> [Op te lossen probleem]: Schrijf de regels vanaf het begin van de records tot en met de regel met "者对回滚的消息不可见。" opnieuw uit. Vervang daarin "Lâm Đồng" overal door "Gia Lai" en laat de rest ongewijzigd.

* * * * * * * * *

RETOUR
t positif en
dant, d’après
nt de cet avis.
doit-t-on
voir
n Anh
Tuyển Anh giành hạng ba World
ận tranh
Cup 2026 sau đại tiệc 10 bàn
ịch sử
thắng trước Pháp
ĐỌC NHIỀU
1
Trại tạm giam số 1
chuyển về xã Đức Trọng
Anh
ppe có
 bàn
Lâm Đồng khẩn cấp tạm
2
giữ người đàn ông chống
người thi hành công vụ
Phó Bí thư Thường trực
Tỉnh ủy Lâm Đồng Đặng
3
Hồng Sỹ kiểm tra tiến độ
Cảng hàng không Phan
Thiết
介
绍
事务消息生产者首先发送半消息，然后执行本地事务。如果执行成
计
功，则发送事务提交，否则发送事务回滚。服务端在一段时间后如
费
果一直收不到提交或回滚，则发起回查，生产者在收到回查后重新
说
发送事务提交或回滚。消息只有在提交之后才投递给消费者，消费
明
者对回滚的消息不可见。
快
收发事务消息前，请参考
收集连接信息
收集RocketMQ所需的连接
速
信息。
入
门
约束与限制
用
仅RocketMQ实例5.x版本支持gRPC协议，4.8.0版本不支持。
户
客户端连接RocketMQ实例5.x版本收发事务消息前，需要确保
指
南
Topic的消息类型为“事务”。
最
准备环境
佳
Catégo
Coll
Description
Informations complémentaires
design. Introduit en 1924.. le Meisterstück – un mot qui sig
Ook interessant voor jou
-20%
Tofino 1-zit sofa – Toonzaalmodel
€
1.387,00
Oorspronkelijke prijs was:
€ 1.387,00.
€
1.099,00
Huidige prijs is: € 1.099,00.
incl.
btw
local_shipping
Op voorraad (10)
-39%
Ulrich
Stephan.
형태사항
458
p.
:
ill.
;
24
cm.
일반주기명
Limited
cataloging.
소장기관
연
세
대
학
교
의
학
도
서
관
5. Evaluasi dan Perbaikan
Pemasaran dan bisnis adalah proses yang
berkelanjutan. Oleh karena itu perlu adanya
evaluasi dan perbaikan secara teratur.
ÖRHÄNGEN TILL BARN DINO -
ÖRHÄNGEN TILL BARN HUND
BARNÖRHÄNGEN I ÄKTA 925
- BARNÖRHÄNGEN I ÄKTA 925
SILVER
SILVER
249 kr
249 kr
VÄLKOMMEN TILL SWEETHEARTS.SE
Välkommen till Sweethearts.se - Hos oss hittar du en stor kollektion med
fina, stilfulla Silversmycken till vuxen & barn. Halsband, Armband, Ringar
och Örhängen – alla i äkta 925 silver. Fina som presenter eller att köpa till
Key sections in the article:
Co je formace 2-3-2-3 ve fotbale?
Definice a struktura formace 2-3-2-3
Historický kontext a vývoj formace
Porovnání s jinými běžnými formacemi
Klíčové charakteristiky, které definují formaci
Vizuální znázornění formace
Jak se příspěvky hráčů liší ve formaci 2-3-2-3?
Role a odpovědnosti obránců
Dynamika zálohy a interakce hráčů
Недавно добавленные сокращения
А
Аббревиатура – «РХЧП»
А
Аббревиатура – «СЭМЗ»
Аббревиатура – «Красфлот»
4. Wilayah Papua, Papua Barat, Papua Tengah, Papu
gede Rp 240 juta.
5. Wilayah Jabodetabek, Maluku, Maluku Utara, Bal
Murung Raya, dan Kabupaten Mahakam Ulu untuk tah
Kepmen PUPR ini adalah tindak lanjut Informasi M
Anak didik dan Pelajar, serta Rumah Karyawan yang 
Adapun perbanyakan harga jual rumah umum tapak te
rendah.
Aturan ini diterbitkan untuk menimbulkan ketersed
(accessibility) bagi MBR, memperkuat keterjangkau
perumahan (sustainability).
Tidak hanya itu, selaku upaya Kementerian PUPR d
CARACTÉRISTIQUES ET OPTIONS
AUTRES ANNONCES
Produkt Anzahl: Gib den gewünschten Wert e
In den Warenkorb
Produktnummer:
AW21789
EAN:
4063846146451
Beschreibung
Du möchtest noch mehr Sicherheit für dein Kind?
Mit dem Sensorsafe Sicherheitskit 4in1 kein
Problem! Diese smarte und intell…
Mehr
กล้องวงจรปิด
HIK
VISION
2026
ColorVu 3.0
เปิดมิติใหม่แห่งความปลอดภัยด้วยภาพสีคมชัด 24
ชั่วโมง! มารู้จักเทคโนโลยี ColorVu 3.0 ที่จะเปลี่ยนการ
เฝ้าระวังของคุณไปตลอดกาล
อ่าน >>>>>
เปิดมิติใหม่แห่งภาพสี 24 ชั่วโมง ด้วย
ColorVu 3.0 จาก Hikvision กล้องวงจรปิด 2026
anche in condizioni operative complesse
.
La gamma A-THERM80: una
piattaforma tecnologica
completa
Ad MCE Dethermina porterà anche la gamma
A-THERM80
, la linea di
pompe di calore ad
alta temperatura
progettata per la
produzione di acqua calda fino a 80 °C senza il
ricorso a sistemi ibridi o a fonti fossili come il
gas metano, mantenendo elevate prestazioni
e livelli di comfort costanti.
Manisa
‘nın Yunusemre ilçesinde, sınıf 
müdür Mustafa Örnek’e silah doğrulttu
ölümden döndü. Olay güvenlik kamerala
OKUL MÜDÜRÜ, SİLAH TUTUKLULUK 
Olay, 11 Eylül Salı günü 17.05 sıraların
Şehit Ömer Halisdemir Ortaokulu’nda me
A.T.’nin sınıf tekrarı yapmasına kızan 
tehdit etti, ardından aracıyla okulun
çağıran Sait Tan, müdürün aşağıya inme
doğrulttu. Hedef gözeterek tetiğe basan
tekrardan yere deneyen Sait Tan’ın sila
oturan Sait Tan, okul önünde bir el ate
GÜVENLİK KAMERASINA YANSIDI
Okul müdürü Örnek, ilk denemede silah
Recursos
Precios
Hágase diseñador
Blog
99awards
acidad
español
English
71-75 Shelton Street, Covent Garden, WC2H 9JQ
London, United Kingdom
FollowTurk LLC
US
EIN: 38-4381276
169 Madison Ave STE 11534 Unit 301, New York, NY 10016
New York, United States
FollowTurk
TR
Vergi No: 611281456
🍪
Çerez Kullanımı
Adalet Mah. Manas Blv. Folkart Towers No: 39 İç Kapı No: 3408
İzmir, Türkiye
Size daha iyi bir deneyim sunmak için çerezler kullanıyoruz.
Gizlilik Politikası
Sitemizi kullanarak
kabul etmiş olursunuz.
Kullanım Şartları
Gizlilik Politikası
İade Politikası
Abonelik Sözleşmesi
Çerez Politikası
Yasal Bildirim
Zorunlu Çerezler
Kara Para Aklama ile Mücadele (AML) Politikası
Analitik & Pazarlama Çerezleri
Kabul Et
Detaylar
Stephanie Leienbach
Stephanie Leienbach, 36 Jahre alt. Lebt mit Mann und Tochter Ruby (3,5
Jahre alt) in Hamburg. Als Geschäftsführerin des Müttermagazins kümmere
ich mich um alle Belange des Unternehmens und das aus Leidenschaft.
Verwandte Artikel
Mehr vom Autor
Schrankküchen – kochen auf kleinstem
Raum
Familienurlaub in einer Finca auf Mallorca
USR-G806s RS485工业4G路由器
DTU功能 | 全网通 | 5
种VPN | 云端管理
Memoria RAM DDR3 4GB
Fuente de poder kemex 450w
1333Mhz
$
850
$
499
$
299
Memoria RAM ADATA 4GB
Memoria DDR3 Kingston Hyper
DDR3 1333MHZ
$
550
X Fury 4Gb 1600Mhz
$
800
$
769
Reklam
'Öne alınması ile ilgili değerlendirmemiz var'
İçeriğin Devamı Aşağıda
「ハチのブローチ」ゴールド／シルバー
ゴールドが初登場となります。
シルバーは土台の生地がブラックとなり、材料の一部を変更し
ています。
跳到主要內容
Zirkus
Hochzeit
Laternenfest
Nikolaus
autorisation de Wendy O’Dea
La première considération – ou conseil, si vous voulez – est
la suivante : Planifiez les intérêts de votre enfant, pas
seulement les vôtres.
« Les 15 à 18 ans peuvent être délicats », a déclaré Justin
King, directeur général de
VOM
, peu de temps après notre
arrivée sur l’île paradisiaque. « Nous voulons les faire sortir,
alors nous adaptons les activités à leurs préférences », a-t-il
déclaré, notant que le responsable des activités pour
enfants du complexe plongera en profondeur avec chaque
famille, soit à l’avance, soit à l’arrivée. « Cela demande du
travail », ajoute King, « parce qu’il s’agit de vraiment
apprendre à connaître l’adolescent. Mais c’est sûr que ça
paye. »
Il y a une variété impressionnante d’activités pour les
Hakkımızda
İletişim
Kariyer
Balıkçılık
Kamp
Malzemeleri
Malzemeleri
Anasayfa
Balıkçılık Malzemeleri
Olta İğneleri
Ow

* * * * * * * * *

> [Jouw antwoord]:
RETOUR
t positif en
dant, d’après
nt de cet avis.
doit-t-on
voir
n Anh
Tuyển Anh giành hạng ba World
ận tranh
Cup 2026 sau đại tiệc 10 bàn
ịch sử
thắng trước Pháp
ĐỌC NHIỀU
1
Trại tạm giam số 1
chuyển về xã Đức Trọng
Anh
ppe có
 bàn
Gia Lai khẩn cấp tạm
2
giữ người đàn ông chống
người thi hành công vụ
Phó Bí thư Thường trực
Tỉnh ủy Gia Lai Đặng
3
Hồng Sỹ kiểm tra tiến độ
Cảng hàng không Phan
Thiết
介
绍
事务消息生产者首先发送半消息，然后执行本地事务。如果执行成
计
功，则发送事务提交，否则发送事务回滚。服务端在一段时间后如
费
果一直收不到提交或回滚，则发起回查，生产者在收到回查后重新
说
发送事务提交或回滚。消息只有在提交之后才投递给消费者，消费
明
者对回滚的消息不可见。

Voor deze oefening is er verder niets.